唐明君:“不行!小苗,天黑了,你不能走。在这儿宿下,明天再走!”
苗心雨:“唐总,谢谢您!从您这儿到银杏庄十五、六里路,我快点骑,有半个多点就回去了。我来的时候家里还不知道呢?”
唐明君:“小苗,你一定非得走?”
“唐总,我一定要走!”苗心雨拉开提包把笔记本放进去:“唐总再见!”
唐明君伸出右手。
苗心雨拉住唐明君的手,使劲一握。
唐明君朝东间吆喝一声:“小弟,你去村里找干部要拖拉机用用,就说我的朋友要回银杏庄,让他们去送送!”

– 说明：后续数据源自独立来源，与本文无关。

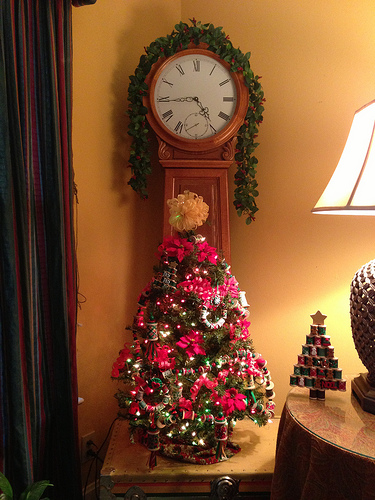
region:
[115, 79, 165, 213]
Leafy garland around mirror.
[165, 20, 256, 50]
Red flowers on green garland.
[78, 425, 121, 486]
2 plugs plugged in to outlet.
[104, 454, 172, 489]
Brown trunk sitting on the floor.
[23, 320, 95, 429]
Striped curtains on windows.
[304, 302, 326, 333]
Star on top of tree.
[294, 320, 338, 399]
Tree made out of spools.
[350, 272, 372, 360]
Lamp sitting on table.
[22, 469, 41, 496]
Green leaves on plant.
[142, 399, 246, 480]
Christmas tree sitting on trunk.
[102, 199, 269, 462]
A small christmas tree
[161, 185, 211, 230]
a bow on top of the tree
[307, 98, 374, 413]
A large brown lamp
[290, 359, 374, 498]
A small table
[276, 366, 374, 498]
A red table cloth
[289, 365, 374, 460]
some glass over the cloth on the table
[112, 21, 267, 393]
A large grandfather clock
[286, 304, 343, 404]
A small christmas tree made of spindles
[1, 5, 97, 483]
some multi colored curtains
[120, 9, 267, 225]
A feux bough of holly on the clock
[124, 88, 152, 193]
red and green holly draping down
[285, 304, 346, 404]
a Christmas tree made of spools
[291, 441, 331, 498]
a red pattern on a tablecloth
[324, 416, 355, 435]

里间走出一位三十岁上下的青年,答应一声:“好!”快步走出去。
银杏庄电器厂传达室里。
苗青山脸色铁青。
周凯:“兄弟,你要是跟小雨动粗,就是你大哥的罪孽了,大哥就对不起孩子啦?”
苗青山点点头:“大哥,我知道!我知道!”脚步踉跄地步出传达室。
双惠镇卧龙夼村里。
一辆二十马力的拖拉机突突突地开出村庄,上了黄土公路。
银杏庄苗青山家,夜。
苗青山脸色铁青,咬着牙坐在炕沿上。
心雨妈怯生生地问:“你出去的时候还好好的,怎么回来就变成周仓了?快脱鞋上炕吃饭吧!哎,你就没顺便问问老凯大哥,小雨到哪儿去了?”
公路上。
二十马力的拖拉机亮着大灯,突突突地朝前急驰。
站在拖斗前方标栏前的苗心雨手把护栏,着急地望着前方。
银杏庄苗青山家。
心雨妈边拿上小饭桌边说:“你哑巴啦?我问你小雨去哪儿了,你怎么不放声?再说,孩子到了这个时候不回来,你也不出去打听打听、找一找?”
苗青山大喝一声:“你滚!你这个败家娘们!说着话一把掀翻小饭桌。”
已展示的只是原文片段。